Bussmann M, Schneider GERALD. Int. Stud. Q. 2007; 51(1): 79-97.

Copyright

(Copyright © 2007, John Wiley and Sons)

DOI

10.1111/j.1468-2478.2007.00440.x

PMID

unavailable

Abstract

One of the disputed consequences of global economic integration is the possible effect that foreign economic liberalization exerts on social cohesion. Proponents of commercial liberalism see stabilization as an indirect consequence of growing economic interdependence, while globalization critics are much more skeptical. They expect, at least during the liberalization process, destabilizing effects. We examine in this paper the contradictory claims in the light of what we call the distributional theory of civil war. This variant of commercial liberalism qualifies the peace-through-trade hypothesis and expects, based on political economy models of trade policy making, that the redistributive struggle associated with foreign economic liberalization can culminate in violent forms of protest.

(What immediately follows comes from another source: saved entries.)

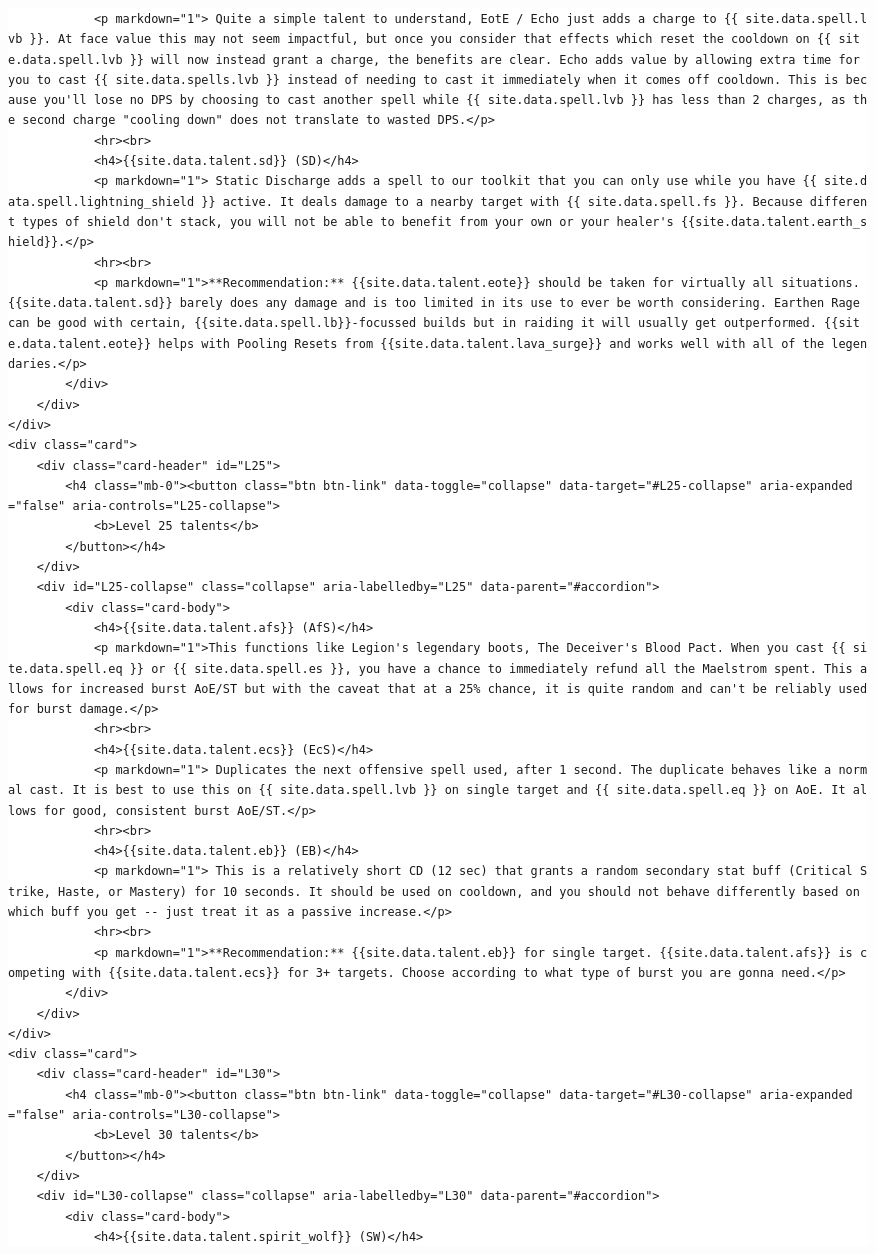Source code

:                 <p markdown="1"> Quite a simple talent to understand, EotE / Echo just adds a charge to {{ site.data.spell.lvb }}. At face value this may not seem impactful, but once you consider that effects which reset the cooldown on {{ site.data.spell.lvb }} will now instead grant a charge, the benefits are clear. Echo adds value by allowing extra time for you to cast {{ site.data.spells.lvb }} instead of needing to cast it immediately when it comes off cooldown. This is because you'll lose no DPS by choosing to cast another spell while {{ site.data.spell.lvb }} has less than 2 charges, as the second charge "cooling down" does not translate to wasted DPS.</p>
                <hr><br>
                <h4>{{site.data.talent.sd}} (SD)</h4>
                <p markdown="1"> Static Discharge adds a spell to our toolkit that you can only use while you have {{ site.data.spell.lightning_shield }} active. It deals damage to a nearby target with {{ site.data.spell.fs }}. Because different types of shield don't stack, you will not be able to benefit from your own or your healer's {{site.data.talent.earth_shield}}.</p>
                <hr><br>
                <p markdown="1">**Recommendation:** {{site.data.talent.eote}} should be taken for virtually all situations. {{site.data.talent.sd}} barely does any damage and is too limited in its use to ever be worth considering. Earthen Rage can be good with certain, {{site.data.spell.lb}}-focussed builds but in raiding it will usually get outperformed. {{site.data.talent.eote}} helps with Pooling Resets from {{site.data.talent.lava_surge}} and works well with all of the legendaries.</p>
            </div>
        </div>
    </div>
    <div class="card">
        <div class="card-header" id="L25">
            <h4 class="mb-0"><button class="btn btn-link" data-toggle="collapse" data-target="#L25-collapse" aria-expanded="false" aria-controls="L25-collapse">
                <b>Level 25 talents</b>
            </button></h4>
        </div>
        <div id="L25-collapse" class="collapse" aria-labelledby="L25" data-parent="#accordion">
            <div class="card-body">
                <h4>{{site.data.talent.afs}} (AfS)</h4>
                <p markdown="1">This functions like Legion's legendary boots, The Deceiver's Blood Pact. When you cast {{ site.data.spell.eq }} or {{ site.data.spell.es }}, you have a chance to immediately refund all the Maelstrom spent. This allows for increased burst AoE/ST but with the caveat that at a 25% chance, it is quite random and can't be reliably used for burst damage.</p>
                <hr><br>
                <h4>{{site.data.talent.ecs}} (EcS)</h4>
                <p markdown="1"> Duplicates the next offensive spell used, after 1 second. The duplicate behaves like a normal cast. It is best to use this on {{ site.data.spell.lvb }} on single target and {{ site.data.spell.eq }} on AoE. It allows for good, consistent burst AoE/ST.</p>
                <hr><br>
                <h4>{{site.data.talent.eb}} (EB)</h4>
                <p markdown="1"> This is a relatively short CD (12 sec) that grants a random secondary stat buff (Critical Strike, Haste, or Mastery) for 10 seconds. It should be used on cooldown, and you should not behave differently based on which buff you get -- just treat it as a passive increase.</p>
                <hr><br>
                <p markdown="1">**Recommendation:** {{site.data.talent.eb}} for single target. {{site.data.talent.afs}} is competing with {{site.data.talent.ecs}} for 3+ targets. Choose according to what type of burst you are gonna need.</p>
            </div>
        </div>
    </div>
    <div class="card">
        <div class="card-header" id="L30">
            <h4 class="mb-0"><button class="btn btn-link" data-toggle="collapse" data-target="#L30-collapse" aria-expanded="false" aria-controls="L30-collapse">
                <b>Level 30 talents</b>
            </button></h4>
        </div>
        <div id="L30-collapse" class="collapse" aria-labelledby="L30" data-parent="#accordion">
            <div class="card-body">
                <h4>{{site.data.talent.spirit_wolf}} (SW)</h4>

We demonstrate that a higher level of economic openness is indeed associated with a lower risk of civil war. At the same time, economic liberalization increases the chances of instability weakly. None of the following factors are found to exert any compensatory influence on instability: social spending, foreign aid, and financial flows from the International Monetary Fund. Discontent over the process of globalization is thus a destabilizing force despite the pacifying effect that the level of economic integration exerts.